San Sebastián

July 22, 2010

San Sebastián (n):
1. A small beach town on the northern coast of Spain.
2. The city where I buried my traveling fears.

After a sleepless night in Pamplona, I greeted San Sebastián with a limp handshake and notable traces of malt liquor knocking against the walls of my empty stomach. Jeremy and I put one stinky foot in front of the other and began the gargantuan task of locating what seemed to be the only available bed in the entire town. With every booked hostel, the red and white outfits that had once represented solidarity quickly became badges of shame. Thankfully, the aptly named San Fermin Hostel opened its dirty doors despite our sorry state.

After setting down my bag and breaking the seal on my travel tear ducts, I attempted to meet my basic needs by showering, eating three slices of bread, and taking a nap. Jeremy, who is not a friend of the nap man, decided to wander about the city, leaving me with a miraculously empty eight bed dorm.

Enter bunkmate.

Bunkmate was a grizzled man in what appeared to be his fifties – a characteristic that turned out to be his first strike against hostel normalcy. To a sleep-deprived, anxiety-prone young woman, this strange man seemed to be the stamp on my impending letter of doom. I was busy sharpening my quivering elbows when I realized that bunkmate’s primary interest was talking himself to sleep.
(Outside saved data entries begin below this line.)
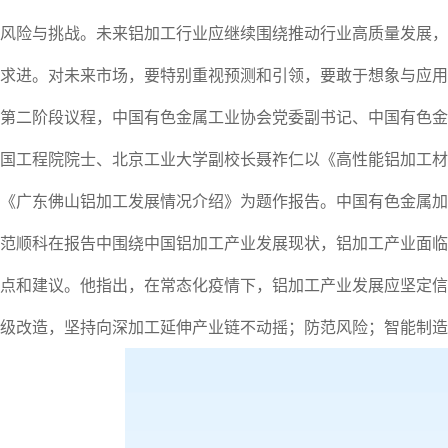
风险与挑战。未来铝加工行业应继续围绕推动行业高质量发展，
求进。对未来市场，要特别重视预测和引领，要敢于想象与应
第二阶段议程，中国有色金属工业协会党委副书记、中国有色金
国工程院院士、北京工业大学副校长聂祚仁以《高性能铝加工材
《广东佛山铝加工发展情况介绍》为题作报告。中国有色金属加
范顺科在报告中围绕中国铝加工产业发展现状，铝加工产业面临
点和建议。他指出，在常态化疫情下，铝加工产业发展应坚定信
级改造，坚持向深加工延伸产业链不动摇；防范风险；智能制造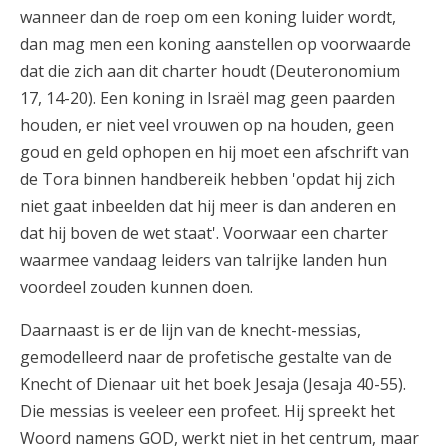
wanneer dan de roep om een koning luider wordt,
dan mag men een koning aanstellen op voorwaarde
dat die zich aan dit charter houdt (Deuteronomium
17, 14-20). Een koning in Israël mag geen paarden
houden, er niet veel vrouwen op na houden, geen
goud en geld ophopen en hij moet een afschrift van
de Tora binnen handbereik hebben 'opdat hij zich
niet gaat inbeelden dat hij meer is dan anderen en
dat hij boven de wet staat'. Voorwaar een charter
waarmee vandaag leiders van talrijke landen hun
voordeel zouden kunnen doen.
Daarnaast is er de lijn van de knecht-messias,
gemodelleerd naar de profetische gestalte van de
Knecht of Dienaar uit het boek Jesaja (Jesaja 40-55).
Die messias is veeleer een profeet. Hij spreekt het
Woord namens GOD, werkt niet in het centrum, maar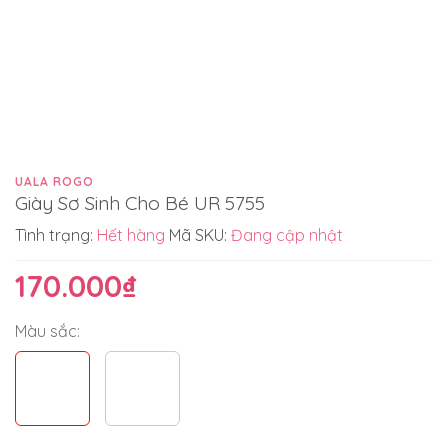
UALA ROGO
Giày Sơ Sinh Cho Bé UR 5755
Tình trạng:
Hết hàng
Mã SKU:
Đang cập nhật
170.000₫
Màu sắc: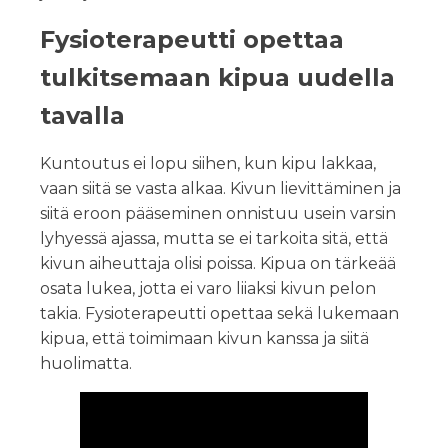
Fysioterapeutti opettaa
tulkitsemaan kipua uudella
tavalla
Kuntoutus ei lopu siihen, kun kipu lakkaa,
vaan siitä se vasta alkaa. Kivun lievittäminen ja
siitä eroon pääseminen onnistuu usein varsin
lyhyessä ajassa, mutta se ei tarkoita sitä, että
kivun aiheuttaja olisi poissa. Kipua on tärkeää
osata lukea, jotta ei varo liiaksi kivun pelon
takia. Fysioterapeutti opettaa sekä lukemaan
kipua, että toimimaan kivun kanssa ja siitä
huolimatta.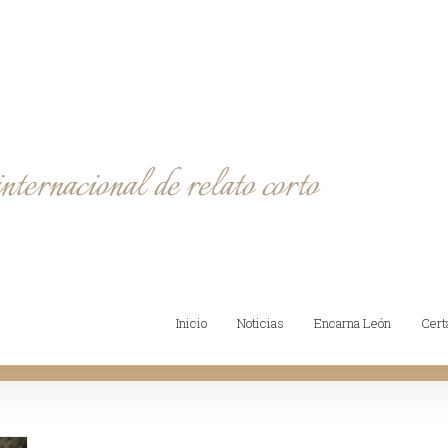
Inicio
Noticias
Encarna León
Cer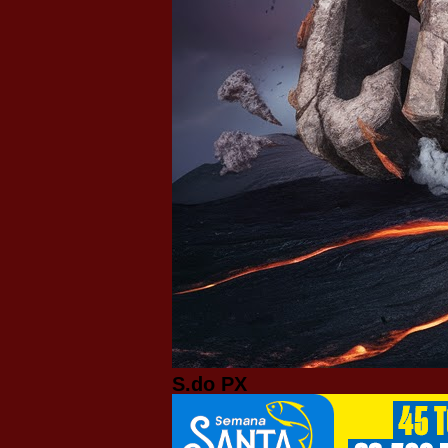
S.do PX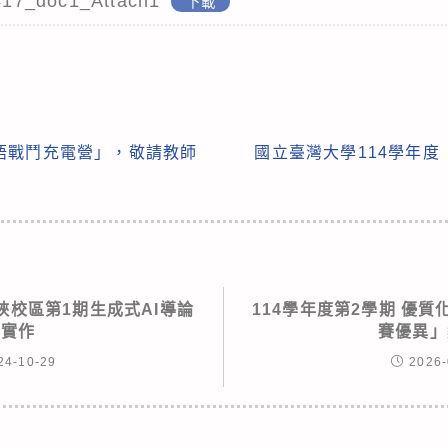
17_doc1_Attach1
下載
語戰鬥充電營」，敬請教師
國立臺灣大學114學年
峽校區第1期生成式AI導論
114學年度第2學期 優
與實作
賽優異」
24-10-29
2026-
Like a disturbing bed time story, I listened with shallow breaths as his monotone ramblings turned to whispers and eventually, silence. As he slept, I began watching each of my worries jump over the fence of rationality.

Enter nonsensical panic.

How in the world could I make it through five months of perpetual change? How many showers the size of telephone booths could I let drip rusty water onto my tired little body? Why did I decide to empty my shallow pockets for a series of uncomfortable situations? Where in the hell did I put my tooth brush? Eventually this list of irrational fears weighed down my eyelids, and I followed bunkmate’s bread crumbs to sleep.

Two hours later, I opened my eyes, gritted my teeth, and prodded myself into survival mode. When in doubt: climb a mountain, a hill, or – if located in Chicago – any slightly elevated surface. Without fail, this control tactic has slapped sense into me on numerous occasions. Following the good word of Jimmy Buffet (and my mother), I tightened the straps on my Chacos in hopes of changes in latitude, changes in attitude.

Forty five minutes later, I reached the peak of Monte Urgull and found…God. Yes, that’s right folks. My therapeutic hike led me to a monstrous statue of Jesus Christ perched like a spinach leaf on the front tooth of San Sebastián’s highest point. After my laughter faded into the grin of a common sinner, I sat my ass down and admired the phenomenal view of the city. To my relief, I felt small for the second time that day. Unlike the first time, however, I didn’t feel small in comparison to my fears. I felt small enough to thread my way through the lonely moments, the scary moments, and the sad moments that will inevitably come and go.

After a slow descent, I turned the corner (pun intended), returned to my hostel, and found my damn toothbrush.